You want your question answered ok, cohabbing will cause the female to not be responsive. When a female doesn't want bred she will frantically try to get away. If you want to try again before the females next shed feed them and wait 3 days so they digest then try again. If she is still frantically trying to get away wait until after she sheds then try putting them together for 3 days then seperating for 3 and repeat as needed. Stop after seeing 3 hookups. That is the most common way I have seen it done.
 
Guys... when are you going to figure out that you can ALL talk until you are blue in the face, and it won't matter.

Cohabbing doesn't necessarily cause her not to be responsive... it just causes a billion other problems. But, I digress.

Your female is not receptive; yet your male is in full breeding mode. This is common. Its not "dominance" related... its hormonally related. Some girls just don't hit the "mood" at the same time as the boys. Often, as soon as the weather even begins to warm, the boys are enamoured with anything that moves. She is not going to flag her tail until she is good and ready. TBH, alot of females won't get the chance to flag their tails. Holding still for a second is all the opportunity the male needs to lock on. The force and speed in which a male attempts to penetrate her is often all it takes to catch her off guard.

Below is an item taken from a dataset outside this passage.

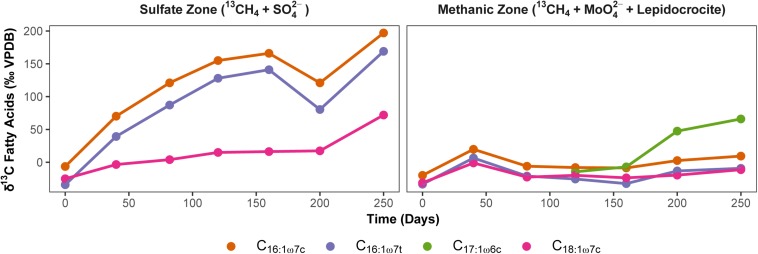
Uptake of 13CH4 label into bacterial polar lipid fatty acids during AOM. Development of carbon isotopic composition of dominant bacterial fatty acids (‰ VPDB) over time during S-AOM in the sulfate zone (supplemented with sulfate) and Fe-AOM in the methanic zone (supplemented with molybdate and lepidocrocite) is presented. Complete list of δ13C values of fatty acids and total uptake by each fatty acid is given in Supplementary Tables S3, S4.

So until she is receptive, I would seperate her. Regardless of how you feel about your snakes stress level in the past, she is stressed now. Just because she hasn't layed off food yet doesn't mean that it isn't an possibility. A breeding female that refuses to eat is a baaaaaaaaad thing. If she means anything to you, I wouldn't play roulette.
 
Thickthroat, just consider the advice these chaps are taking the time to give you...
Look around this forum, these guys know their stuff & are passionate about corns, we all are, so dont disregard this site, it's worth its weight in gold... ( to your snakies anyway) =] Good luck
 
Cohabbing a pair of breeding age in a large viv is actually quite a common and successful strategy used by breeders over here, especially if they don't brumate their corns. After advice from breeders who use this method, I've actually cohabbed 5 pairs (in 5 vivs) this year from January. There was no change in feeding or activity levels until the last 2 weeks, when the boys have stopped feeding and there have been mating chases and lock-ups. The females are feeding voraciously. I'm separating them next weekend and putting in layboxes.
I was worried, because of the general 'don't cohab' advice on here, which is why I questioned breeders who have done it this way successfully. If the females hadn't carried on feeding well I'd have separated them and just tried to catch post-shed ovulation for breeding, but that wasn't the case at all.